╔══

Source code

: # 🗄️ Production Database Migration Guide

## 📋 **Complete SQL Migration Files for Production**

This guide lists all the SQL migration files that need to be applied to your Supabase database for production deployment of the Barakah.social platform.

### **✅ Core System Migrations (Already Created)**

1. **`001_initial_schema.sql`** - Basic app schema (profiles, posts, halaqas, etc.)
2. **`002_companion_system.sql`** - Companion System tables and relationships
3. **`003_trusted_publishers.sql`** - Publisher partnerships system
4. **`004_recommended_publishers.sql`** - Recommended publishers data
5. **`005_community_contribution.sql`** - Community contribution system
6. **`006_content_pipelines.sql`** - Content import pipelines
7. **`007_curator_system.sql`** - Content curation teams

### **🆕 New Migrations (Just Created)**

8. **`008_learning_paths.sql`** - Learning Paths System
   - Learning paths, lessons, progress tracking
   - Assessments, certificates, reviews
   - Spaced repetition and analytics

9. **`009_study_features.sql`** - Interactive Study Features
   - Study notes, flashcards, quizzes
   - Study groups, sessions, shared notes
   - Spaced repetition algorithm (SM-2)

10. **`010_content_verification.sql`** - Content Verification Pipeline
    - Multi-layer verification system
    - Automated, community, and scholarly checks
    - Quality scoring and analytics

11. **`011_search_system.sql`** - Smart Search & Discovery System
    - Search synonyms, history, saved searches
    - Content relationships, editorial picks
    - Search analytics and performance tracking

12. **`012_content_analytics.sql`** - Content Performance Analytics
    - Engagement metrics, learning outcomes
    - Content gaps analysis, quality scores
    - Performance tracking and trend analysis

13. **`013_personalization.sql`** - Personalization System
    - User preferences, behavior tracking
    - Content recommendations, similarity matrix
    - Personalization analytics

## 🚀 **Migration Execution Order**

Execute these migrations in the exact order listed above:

╚══

## ASSIGNMENT
Every line of the data should be copied exactly.

## RESPONSE
Source code

: # 🗄️ Production Database Migration Guide

## 📋 **Complete SQL Migration Files for Production**

This guide lists all the SQL migration files that need to be applied to your Supabase database for production deployment of the Barakah.social platform.

### **✅ Core System Migrations (Already Created)**

1. **`001_initial_schema.sql`** - Basic app schema (profiles, posts, halaqas, etc.)
2. **`002_companion_system.sql`** - Companion System tables and relationships
3. **`003_trusted_publishers.sql`** - Publisher partnerships system
4. **`004_recommended_publishers.sql`** - Recommended publishers data
5. **`005_community_contribution.sql`** - Community contribution system
6. **`006_content_pipelines.sql`** - Content import pipelines
7. **`007_curator_system.sql`** - Content curation teams

### **🆕 New Migrations (Just Created)**

8. **`008_learning_paths.sql`** - Learning Paths System
   - Learning paths, lessons, progress tracking
   - Assessments, certificates, reviews
   - Spaced repetition and analytics

9. **`009_study_features.sql`** - Interactive Study Features
   - Study notes, flashcards, quizzes
   - Study groups, sessions, shared notes
   - Spaced repetition algorithm (SM-2)

10. **`010_content_verification.sql`** - Content Verification Pipeline
    - Multi-layer verification system
    - Automated, community, and scholarly checks
    - Quality scoring and analytics

11. **`011_search_system.sql`** - Smart Search & Discovery System
    - Search synonyms, history, saved searches
    - Content relationships, editorial picks
    - Search analytics and performance tracking

12. **`012_content_analytics.sql`** - Content Performance Analytics
    - Engagement metrics, learning outcomes
    - Content gaps analysis, quality scores
    - Performance tracking and trend analysis

13. **`013_personalization.sql`** - Personalization System
    - User preferences, behavior tracking
    - Content recommendations, similarity matrix
    - Personalization analytics

## 🚀 **Migration Execution Order**

Execute these migrations in the exact order listed above:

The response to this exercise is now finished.